------ RECORDS SUPPLIED ------

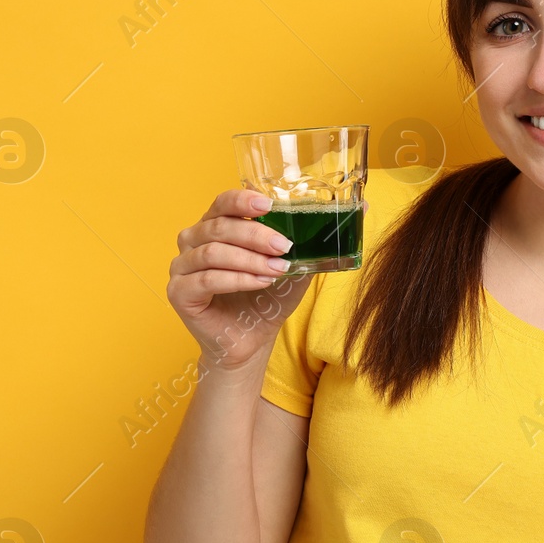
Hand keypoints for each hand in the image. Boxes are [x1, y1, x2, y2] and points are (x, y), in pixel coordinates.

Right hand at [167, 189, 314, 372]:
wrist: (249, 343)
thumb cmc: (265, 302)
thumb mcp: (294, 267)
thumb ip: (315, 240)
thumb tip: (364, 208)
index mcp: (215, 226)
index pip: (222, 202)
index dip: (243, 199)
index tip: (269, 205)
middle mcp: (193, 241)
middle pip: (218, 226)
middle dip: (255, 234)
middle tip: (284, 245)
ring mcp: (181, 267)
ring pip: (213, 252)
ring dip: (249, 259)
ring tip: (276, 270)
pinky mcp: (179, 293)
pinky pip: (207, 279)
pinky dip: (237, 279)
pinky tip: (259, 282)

------
------ RECORDS SUPPLIED ------

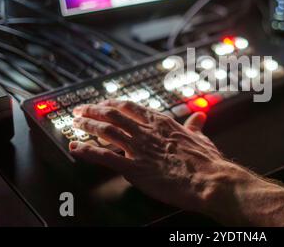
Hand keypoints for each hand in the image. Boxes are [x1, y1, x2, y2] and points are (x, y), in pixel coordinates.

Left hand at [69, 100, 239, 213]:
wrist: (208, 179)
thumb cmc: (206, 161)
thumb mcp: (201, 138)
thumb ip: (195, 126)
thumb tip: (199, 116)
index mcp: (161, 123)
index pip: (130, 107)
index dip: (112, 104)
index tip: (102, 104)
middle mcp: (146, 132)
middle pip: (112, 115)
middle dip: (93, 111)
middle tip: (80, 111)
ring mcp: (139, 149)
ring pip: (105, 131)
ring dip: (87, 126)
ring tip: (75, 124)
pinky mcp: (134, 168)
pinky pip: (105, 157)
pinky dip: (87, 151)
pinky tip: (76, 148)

------
------ RECORDS SUPPLIED ------

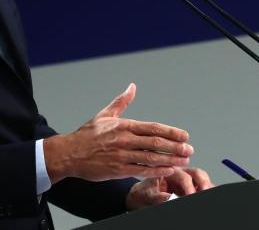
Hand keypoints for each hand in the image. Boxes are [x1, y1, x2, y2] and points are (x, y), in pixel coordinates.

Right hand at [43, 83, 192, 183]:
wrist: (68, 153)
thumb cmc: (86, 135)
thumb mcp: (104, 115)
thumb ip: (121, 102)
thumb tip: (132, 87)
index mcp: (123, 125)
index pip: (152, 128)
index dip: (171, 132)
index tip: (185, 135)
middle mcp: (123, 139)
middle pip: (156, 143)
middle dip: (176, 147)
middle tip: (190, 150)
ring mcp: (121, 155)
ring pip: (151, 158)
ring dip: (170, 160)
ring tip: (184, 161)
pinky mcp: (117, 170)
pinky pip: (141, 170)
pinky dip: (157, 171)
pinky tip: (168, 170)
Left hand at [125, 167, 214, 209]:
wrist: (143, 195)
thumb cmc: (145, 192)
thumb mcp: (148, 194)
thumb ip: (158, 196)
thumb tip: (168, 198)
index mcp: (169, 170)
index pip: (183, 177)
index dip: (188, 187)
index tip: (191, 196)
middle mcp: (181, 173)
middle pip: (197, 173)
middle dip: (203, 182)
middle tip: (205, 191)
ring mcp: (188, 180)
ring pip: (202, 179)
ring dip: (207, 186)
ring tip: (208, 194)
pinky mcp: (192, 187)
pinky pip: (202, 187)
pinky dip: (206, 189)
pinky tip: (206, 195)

------

YOUR TASK =
Output exactly one stretch of the listing: from the line containing "ring pip: (202, 179)" through the line containing "pinky tip: (206, 195)", both end lines included.

ANSWER TO THIS PROBLEM =
ring pip: (202, 179)
ring dip: (207, 186)
ring tip: (208, 194)
pinky mcp: (192, 187)
pinky pip: (202, 187)
pinky dip: (206, 189)
pinky tip: (206, 195)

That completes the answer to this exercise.